[Entries from a collection]

++++++++++

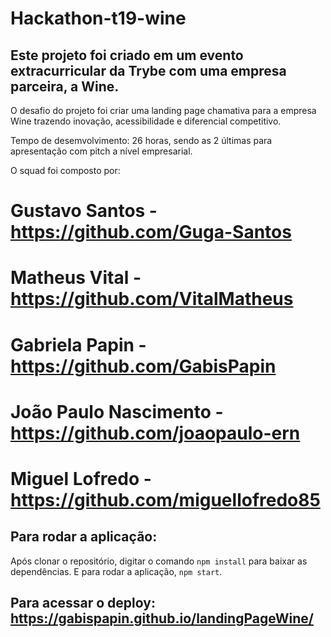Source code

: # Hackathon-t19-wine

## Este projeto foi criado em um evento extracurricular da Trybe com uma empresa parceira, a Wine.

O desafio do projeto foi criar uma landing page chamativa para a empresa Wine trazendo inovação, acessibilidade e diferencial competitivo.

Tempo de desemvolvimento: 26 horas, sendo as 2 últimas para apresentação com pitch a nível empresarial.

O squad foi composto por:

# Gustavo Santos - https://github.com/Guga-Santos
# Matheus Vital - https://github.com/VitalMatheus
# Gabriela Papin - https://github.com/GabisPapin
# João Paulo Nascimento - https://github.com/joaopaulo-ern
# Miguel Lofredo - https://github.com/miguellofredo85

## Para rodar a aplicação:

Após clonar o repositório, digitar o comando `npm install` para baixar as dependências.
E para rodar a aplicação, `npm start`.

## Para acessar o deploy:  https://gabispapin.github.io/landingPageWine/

++++++++++

What you should do:
In the rows above, replace "squad" with "equipe" and keep everything else the same. Write the source text out again with the change, and leave out the pictures.

Solution below:
Source code

: # Hackathon-t19-wine

## Este projeto foi criado em um evento extracurricular da Trybe com uma empresa parceira, a Wine.

O desafio do projeto foi criar uma landing page chamativa para a empresa Wine trazendo inovação, acessibilidade e diferencial competitivo.

Tempo de desemvolvimento: 26 horas, sendo as 2 últimas para apresentação com pitch a nível empresarial.

O equipe foi composto por:

# Gustavo Santos - https://github.com/Guga-Santos
# Matheus Vital - https://github.com/VitalMatheus
# Gabriela Papin - https://github.com/GabisPapin
# João Paulo Nascimento - https://github.com/joaopaulo-ern
# Miguel Lofredo - https://github.com/miguellofredo85

## Para rodar a aplicação:

Após clonar o repositório, digitar o comando `npm install` para baixar as dependências.
E para rodar a aplicação, `npm start`.

## Para acessar o deploy:  https://gabispapin.github.io/landingPageWine/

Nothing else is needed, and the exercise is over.